I choose Deploy, and after a few minutes, the AWS CloudFormation stack is created.

Running a function remotely

Now I can invoke the Lambda function remotely. In the AWS Explorer on the left, I find the function under Lambda, where all functions in the selected Region are listed, and under AWS CloudFormation, where all stacks that have a Lambda function are listed.

I right-click the Lambda function to run it remotely. You can also jump to the source code of the function from here. Again, I create a configuration similar to what I did for the local invocation: I choose the API Gateway AWS Proxy input event, then choose Run to get the output of my serverless application. I can also see the logs of the function here, including the duration, the billed duration, the memory size, and the memory actually used by the invocation.

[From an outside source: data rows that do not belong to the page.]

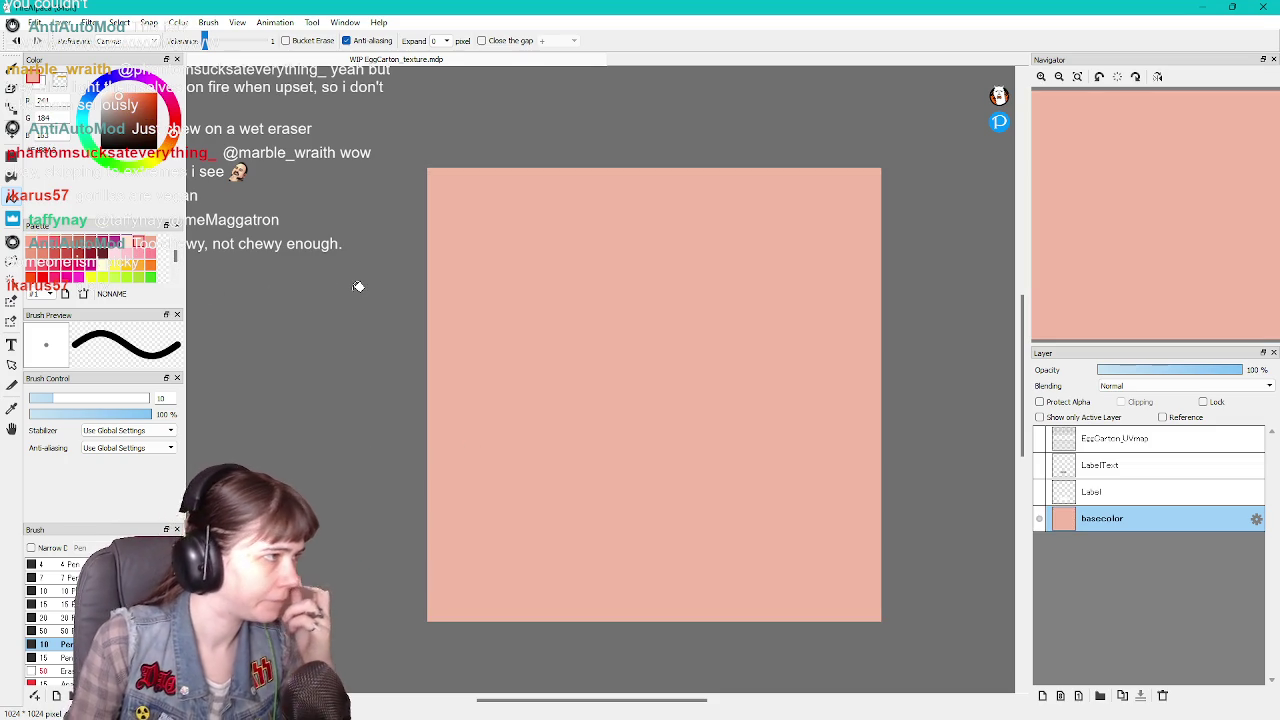
pyautogui.click(549, 323)
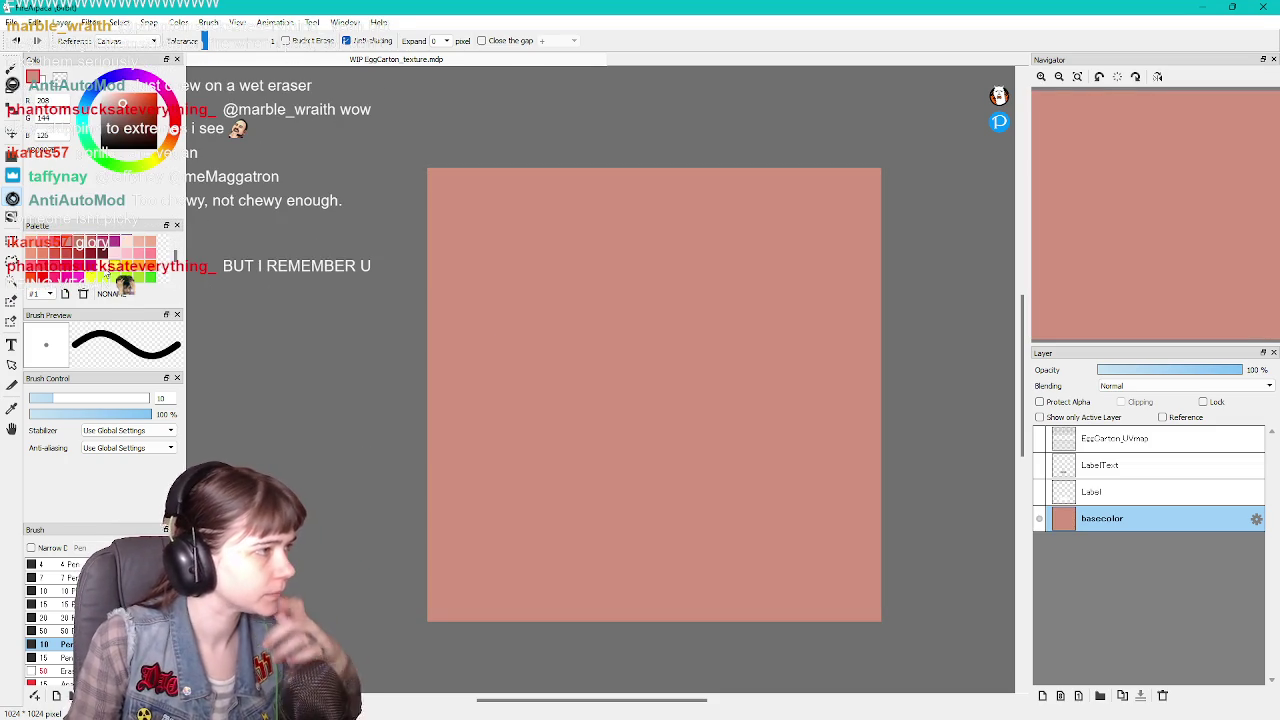
pyautogui.click(430, 289)
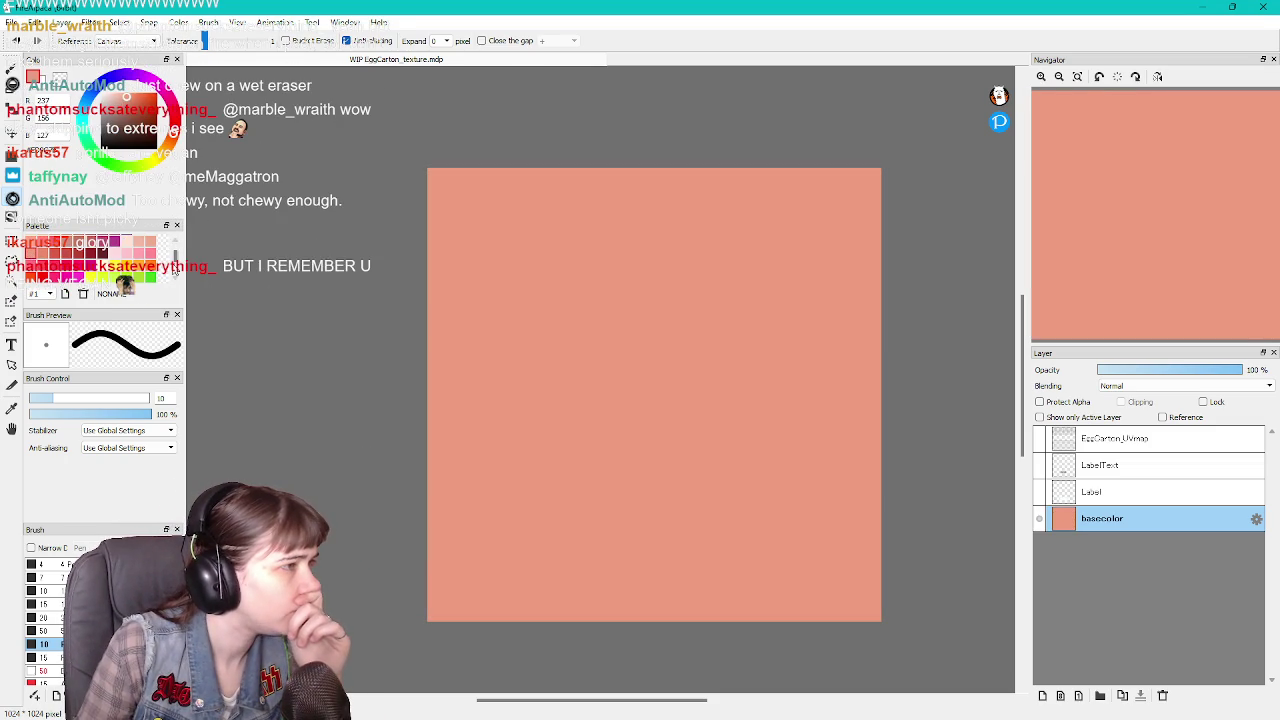
pyautogui.scroll(-2, 150, 265)
pyautogui.scroll(-2, 150, 265)
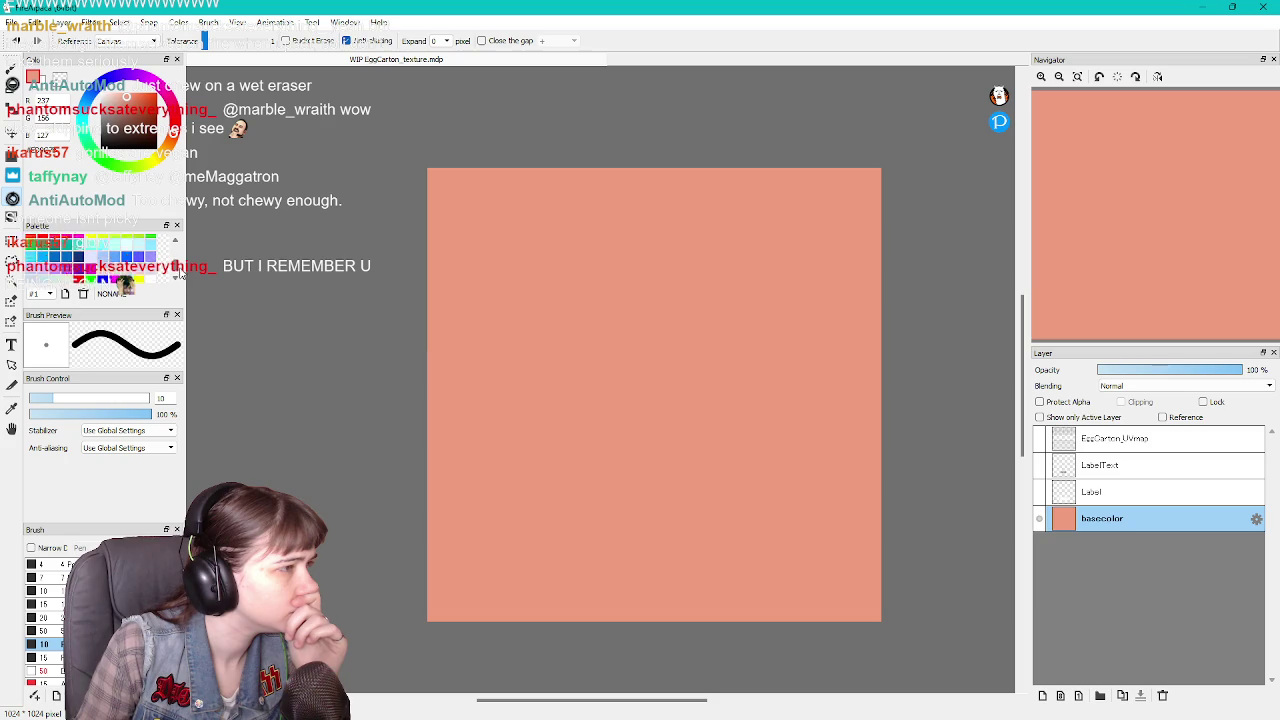
pyautogui.click(139, 277)
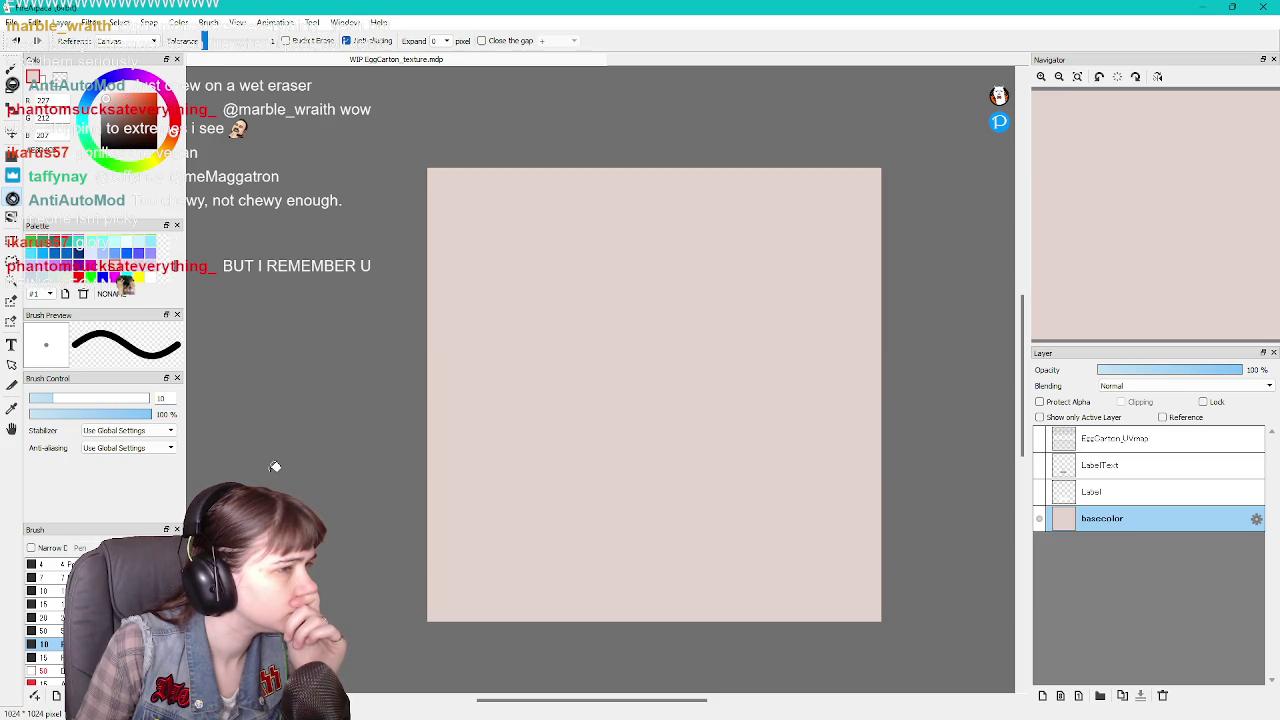
pyautogui.click(551, 345)
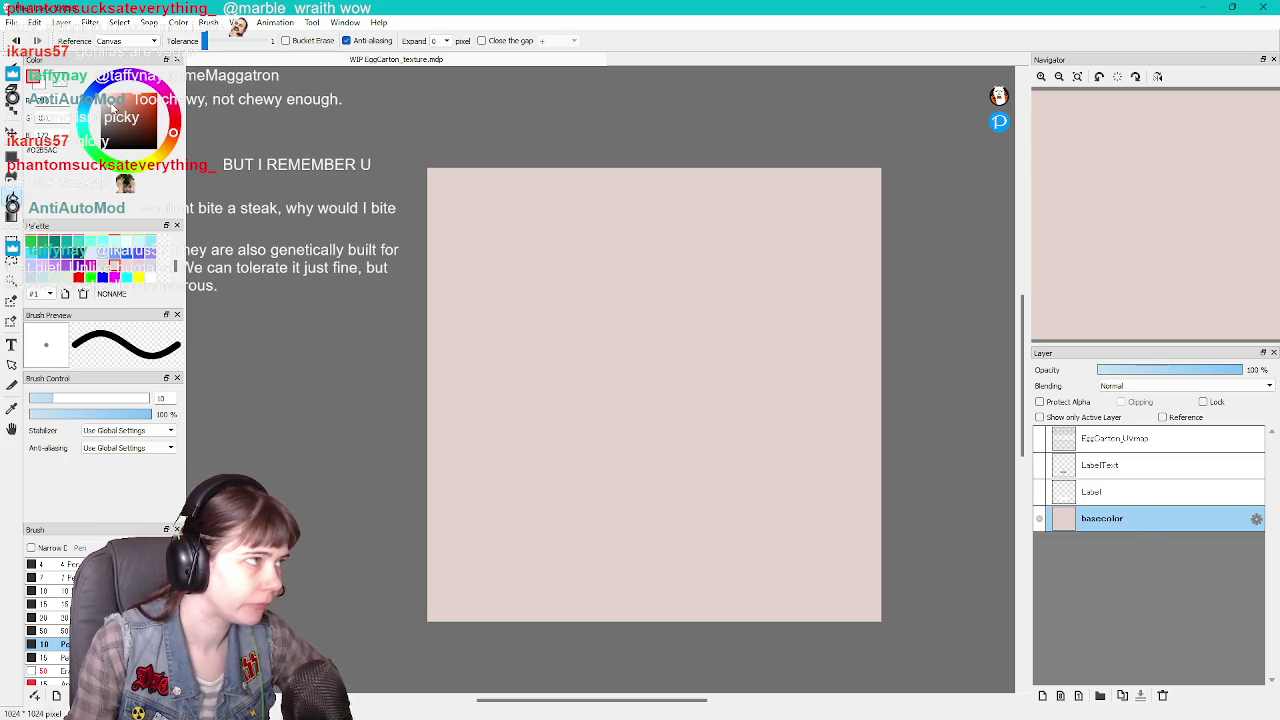
# Adjust the colour and refill the basecolor layer with a pale dusty pink.
pyautogui.moveTo(116, 104); pyautogui.dragTo(113, 108)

Invoking the HTTP endpoint

To invoke the API via HTTP, I need to know the API endpoint. I can get it from the output of the AWS CloudFormation stack, for example, using the AWS CLI:

$ aws cloudformation describe-stacks --stack-name hello-world-from-IntelliJ --region eu-north-1

In the output, there is a section similar to this, with the API endpoint in the OutputValue:

  "Description": "API Gateway endpoint URL for Prod stage for Hello World function", 
  "OutputKey": "HelloWorldApi", 
  "OutputValue": "https://<API_ID>"

Now I can invoke the API using curl, for example:

$ curl -s https://<API_ID>
  "message": "Hello World from IntelliJ",
  "location": "x.x.x.x"

Available now

This toolkit is distributed under the open source Apache License, Version 2.0.

More information is available on the AWS Toolkit for IntelliJ product page.

There are lots of other features I didn’t have time to describe in this post. Just start using this toolkit to discover more. And let us know what you use it for!